That said, there are plans to spend it on something useful. But the problem is that this is limited by the scope of the project itself. Second Avenue Subway in its current iteration dates to the 1990s, and is reusing some infrastructure from the 1970s. The intention in the 1990s was to do the entire thing, or at least Phases 1 and 2, together, and the project was only chopped into four phases due to high costs. There was design work done 20 years ago or more, and the environmental impact statement is roughly that old.

I suspect the reason the cost saving from shrinking the stations is $1 billion and not much more – we estimated that Phase 1’s cost would have been halved if the stations had been only as long as the platforms – is that the designs are already spoken for, with 20 years of optimization involved. Thus the change is reducing the hard costs of construction, but not the soft costs. It will not surprise me if a postmortem will reveal an elevated ratio of soft to hard costs, purely because the cost savings are happening at such a late stage; in this case, and only in this case, it is important to forgive a high ratio of soft to hard costs, since it portends that future designs will be cheaper, and future cost savings larger. Normally, a high soft-to-hard cost ratio suggests red tape and waste involving consultants, but in this one case, it would suggest something else; I highlight this so that watchdogs for government waste, including the New York Post, realize what is going on and avoid hitting the project if it turns out to indeed have a high soft-to-hard cost ratio as I expect.

Explore the material.
(1) List each period of time that the Second Avenue Subway passage gives with a figure, naming each one once.
(2) Pick up the Second Avenue Subway passage after its final sentence and carry on writing it.
The material that follows has no connection to the passage on the Second Avenue Subway.

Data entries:

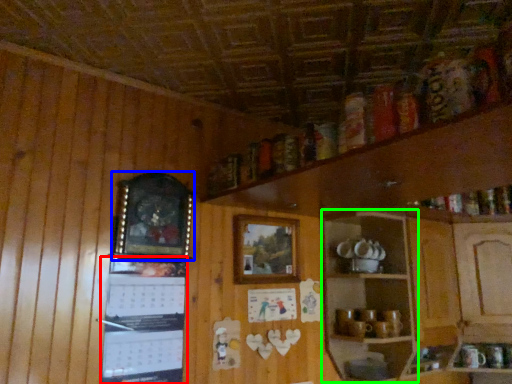
Question: Which object is the closest to the bulletin board (highlighted by a red box)? Choose among these: picture frame (highlighted by a blue box) or shelf (highlighted by a green box).

Choices:
 (A) picture frame
 (B) shelf

Answer: (A)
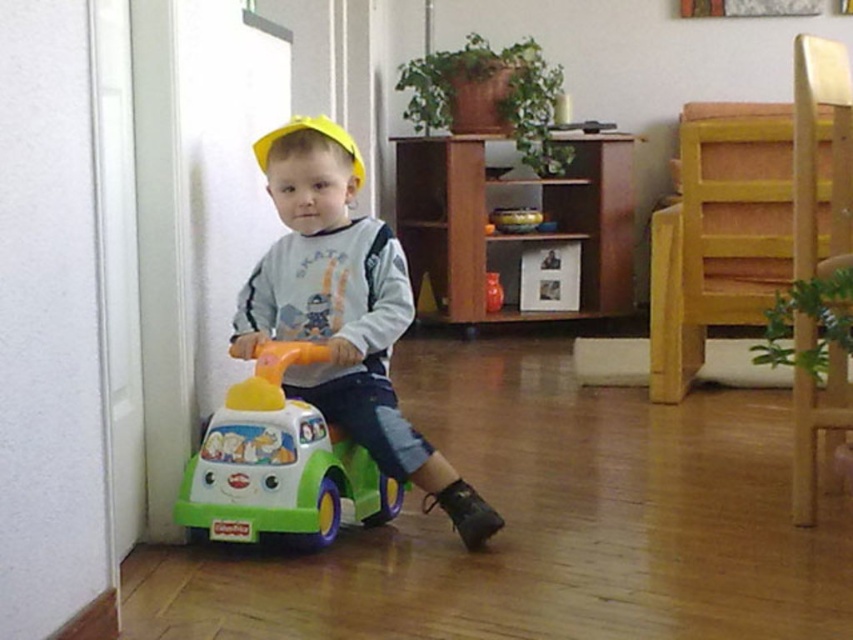
You are standing in the room and want to reach the point marked as point (335, 428). If you can move 3 feet per second, how many seconds will it take you to reach there?

The point (335, 428) is 5.55 feet away from the camera. Since you can move at 3 feet per second, it will take approximately 1.85 seconds to reach the point.

You are a parent trying to organize your childroom. You have a toy box that is 10 inches wide. You see the matte plastic toy car at center and the green plastic car at lower left. Can both of them fit side by side in the toy box?

The distance between the matte plastic toy car at center and the green plastic car at lower left is 6.63 inches. Since the toy box is 10 inches wide, which is wider than the combined space needed, both can fit side by side.

You are a parent trying to store the matte plastic toy car at center and the yellow matte hat at center in a small drawer. Which item will you place first to ensure both fit?

The yellow matte hat at center should be placed first in the drawer since the matte plastic toy car at center is bigger and needs more space. This way, there will be enough room left for the larger toy car.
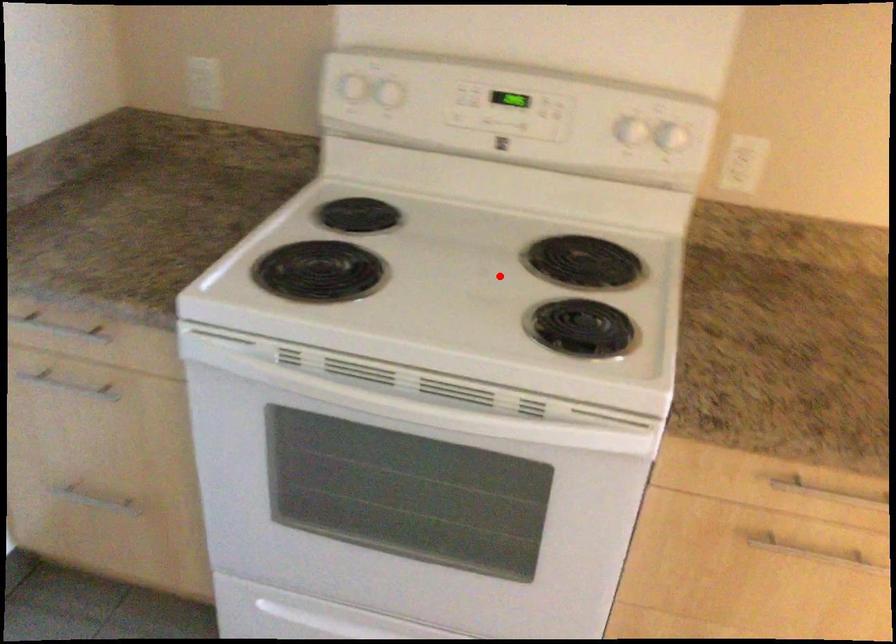
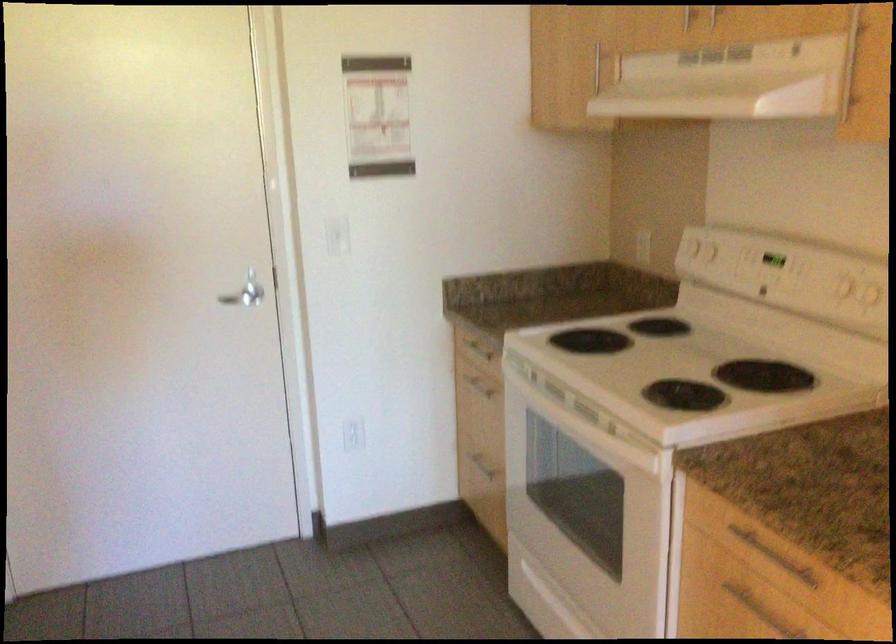
Locate, in the second image, the point that corresponds to the highlighted location in the first image.

(686, 365)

Task-by-task outputs.
(1)
- the 1990s
- the 1970s
- 20 years

(2)
Current plans include potentially continuing the tunnel boring under 125th Street. Governor Hochul expressed some interest in a subway extension under 125th Street, extending Phase 2 from 125th/Lexington to the Hudson, with stops at the intersections with the subway lines, at Lenox (2/3), St. Nicholas (A/B/C/D), and Broadway (1 and also potential commuter rail). Such an extension was long on the wishlist of New York-area railfans, and an operations planner mentioned it to me as a future desire more than 10 years ago, unprompted. But there is no way to just reallocate $1 billion to this line; that’s not how federal funding works. At best, it will be possible to continue boring the tunnel all the way to the west, and leave the systems and stations to a future project.

My pessimism is that the cost figure given for the 125th Street extension is $7.6 billion, around $3.3 billion per kilometer. Even taking into account future inflation, it’s costlier than Second Avenue Subway Phases 1 and 2. Now, this is an early number, one that hasn’t really made it into any plans. I hope that the current cost savings are then plugged into the 125th Street extension plan, and that this project is pursued seriously at a much lower cost figure; since all stations would have to be complex digs underneath older north-south subway lines, the benefits of shrinking station footprint are especially large. But I worry that this will not happen; I’ve had hopes dashed before – for example, FRA reform did not lead American commuter rail agencies to start buying alt-compliant vehicles. We’ll see what happens if there’s more detailed work on the 125th Street extension proposal.

Funding projects vs. funding agencies

The current way federal funding works for public transportation in the United States is that the government funds specific capital projects. The MTA can ask for funding for big-ticket items like Second Avenue Subway Phase 1, Phase 2, a future 125th Street subway, the Interborough Express, or any similar such line. It can also ask for a rolling program of improvements, for example installing elevators at stations to make them accessible in line with the Americans with Disabilities Act. But the federal government does not make it easy to move money between such projects.

Phase 2 is just one project, but imagine that there are three subway lines funded concurrently: Phase 2, a subway extension under Nostrand, and a subway extension under Utica. If the MTA finds 25% cost savings, it can’t easily flex the money to a fourth line, say under 125th. It would need to start the planning process early, which is so cumbersome and expensive that it wouldn’t do so for a project it wasn’t certain it wanted to do; there is no shelf of subway extensions that are approved and are just waiting for money.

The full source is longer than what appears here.